PETALING JAYA: The World Bowling (WB) will now be known as the International Bowling Federation (IBF) as the sport undergoes an overhaul to boost its image.

The decision to rename the organisation was made following an extraordinary congress in Lausanne, Switzerland, on Monday.

The rebranding is expected to mark the first of many changes by their chief executive officer Andrew Oram who came on board in October last year.

Oram felt that the WB have over the years failed to play their role and deliver the recognition the sport deserves.

Part of it was the WB’s failure to get bowling included in the Olympics. Bowling came close to making the Tokyo Games after it made the shortlist of eight sports to be considered.

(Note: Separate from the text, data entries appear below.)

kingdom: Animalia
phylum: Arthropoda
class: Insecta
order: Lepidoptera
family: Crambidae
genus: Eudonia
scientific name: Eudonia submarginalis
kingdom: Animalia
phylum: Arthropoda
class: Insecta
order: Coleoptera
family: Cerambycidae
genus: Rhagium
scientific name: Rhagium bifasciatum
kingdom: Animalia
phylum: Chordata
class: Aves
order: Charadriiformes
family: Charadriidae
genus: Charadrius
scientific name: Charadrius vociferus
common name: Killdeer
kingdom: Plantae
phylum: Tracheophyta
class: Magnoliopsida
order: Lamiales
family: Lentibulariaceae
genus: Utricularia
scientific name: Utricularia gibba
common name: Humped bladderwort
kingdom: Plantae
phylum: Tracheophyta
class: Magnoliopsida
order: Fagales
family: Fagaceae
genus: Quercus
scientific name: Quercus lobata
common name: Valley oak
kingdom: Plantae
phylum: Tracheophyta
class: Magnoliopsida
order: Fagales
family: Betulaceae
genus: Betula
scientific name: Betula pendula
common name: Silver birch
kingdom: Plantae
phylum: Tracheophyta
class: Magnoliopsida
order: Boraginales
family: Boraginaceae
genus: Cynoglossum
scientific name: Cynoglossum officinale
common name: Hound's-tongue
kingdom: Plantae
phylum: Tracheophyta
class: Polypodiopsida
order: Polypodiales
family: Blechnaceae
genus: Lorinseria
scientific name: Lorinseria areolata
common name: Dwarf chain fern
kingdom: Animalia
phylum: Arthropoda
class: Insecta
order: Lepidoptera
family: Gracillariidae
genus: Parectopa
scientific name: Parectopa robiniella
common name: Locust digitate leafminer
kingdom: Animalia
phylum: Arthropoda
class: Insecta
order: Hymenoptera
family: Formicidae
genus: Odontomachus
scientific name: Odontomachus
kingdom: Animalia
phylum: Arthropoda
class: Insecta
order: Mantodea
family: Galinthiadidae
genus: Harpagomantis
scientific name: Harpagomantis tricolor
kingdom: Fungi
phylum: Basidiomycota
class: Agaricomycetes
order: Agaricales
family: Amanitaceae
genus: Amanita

However, it failed to make the final list losing to skateboarding, surfing, karate, sport climbing and baseball.

Bowling was played at the Olympics during the 1988 Seoul Games as a demonstration sport.

“Ours is not merely a change in name but a change in the way the International Bowling Federation will fulfil their mission and interact with all stakeholders, ” said Oram in an open letter.

“Historically many decisions were made, not at international level but at national level. This was a failing on behalf of the international governing body.

“With the renewed ambition of positioning bowling in the world’s biggest multi-sport games, it is imperative for the international body to have ownership and be accountable across all areas.

“Numerous failed Olympic bids, the most recent, Tokyo 2020 and Paris 2024 but many before, have never brought about the necessary soul searching and deep dive into why the sport was rejected.

“It was never concluded that maybe we were doing this all wrong, only that rejection was the fault of someone else.

“I have heard for the past year from many that the sport would have changed if included in the Olympic Games.

“This is a flawed vision. We must change to reflect the scale of bowling and the true global representation of the sport. Evidence, fact not fiction.

“An Olympic bid should not be a rescue strategy for a sport.

“An Olympic bid should be an enhancement of a vision for success that is shared from proprietors to administrators to athletes and volunteers.”